*Data*:
┏━━

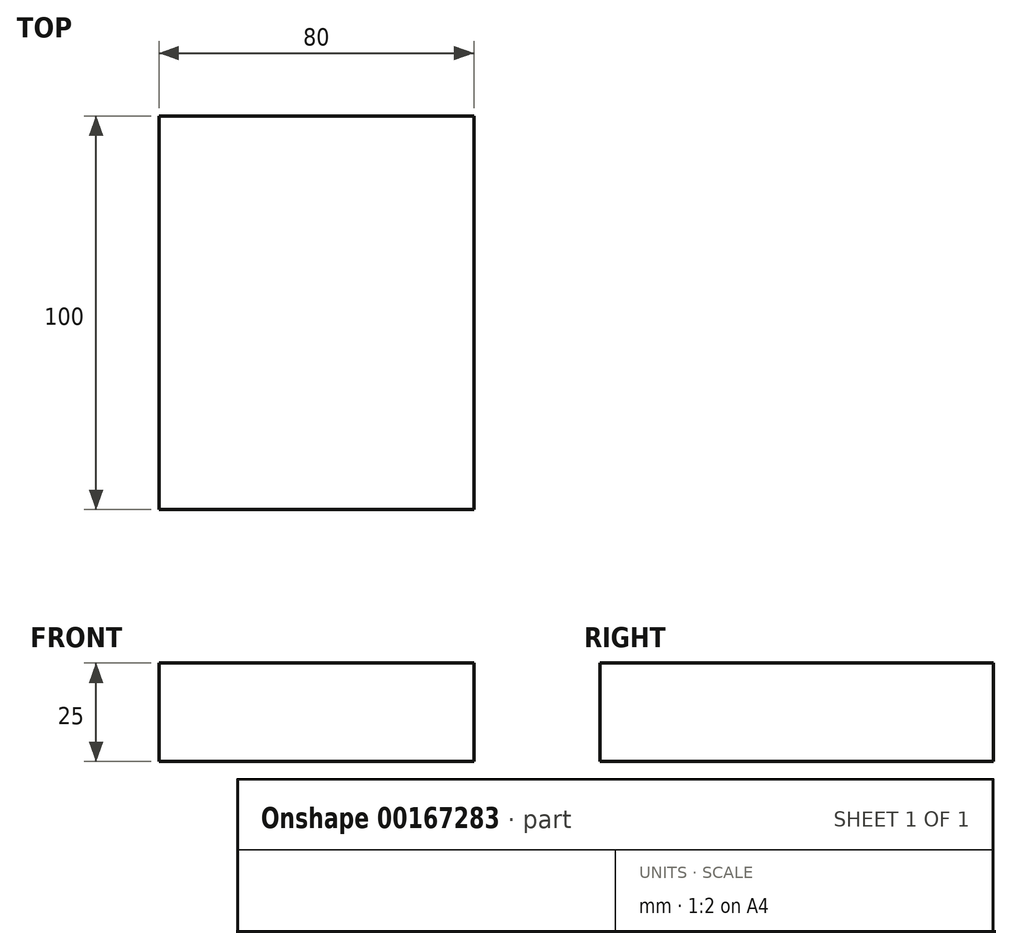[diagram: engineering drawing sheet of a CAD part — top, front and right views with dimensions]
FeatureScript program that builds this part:
annotation { "Feature Type Name" : "Feature", "Feature Type Description" : "" }
export const myFeature = defineFeature(function(context is Context, id is Id, definition is map)
    precondition{}
    {
        {
            var Q0;
            Q0=qCreatedBy(makeId("Top.planeOp"),FACE);
            var sketch = newSketch(context, id + "F0", { "sketchPlane" : qUnion([Q0])});
            skLineSegment(sketch, "E0", {"start": v(12.34, 0) * mm, "end": v(92.34, 0) * mm});
            skLineSegment(sketch, "E1", {"start": v(92.34, 0) * mm, "end": v(92.34, 100) * mm});
            skLineSegment(sketch, "E2", {"start": v(92.34, 100) * mm, "end": v(12.34, 100) * mm});
            skLineSegment(sketch, "E3", {"start": v(12.34, 100) * mm, "end": v(12.34, 0) * mm});
            skSolve(sketch);
        }
        {
            var Q0;
            Q0=makeQuery(id+"F0.imprint","IMPRINT",FACE,{"disambiguationData":[TD([[makeQuery(id+"F0.imprint","IMPRINT",EDGE,{"derivedFrom":sQuery(id+"F0.wireOp",EDGE,"E0")}),1.0]])]});
            extrude(context, id + "F1", {"entities" : qUnion([Q0]), "endBound" : BoundingType.SYMMETRIC, "depth" : 25 * mm});
        }
    });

┗━━

*Task*: Copy the items line for line from their start down through the line containing "var sketch = newSketch(context, id", and leave the pictures out of your copy.

*Task output*:
[diagram: engineering drawing sheet of a CAD part — top, front and right views with dimensions]
FeatureScript program that builds this part:
annotation { "Feature Type Name" : "Feature", "Feature Type Description" : "" }
export const myFeature = defineFeature(function(context is Context, id is Id, definition is map)
    precondition{}
    {
        {
            var Q0;
            Q0=qCreatedBy(makeId("Top.planeOp"),FACE);
            var sketch = newSketch(context, id + "F0", { "sketchPlane" : qUnion([Q0])});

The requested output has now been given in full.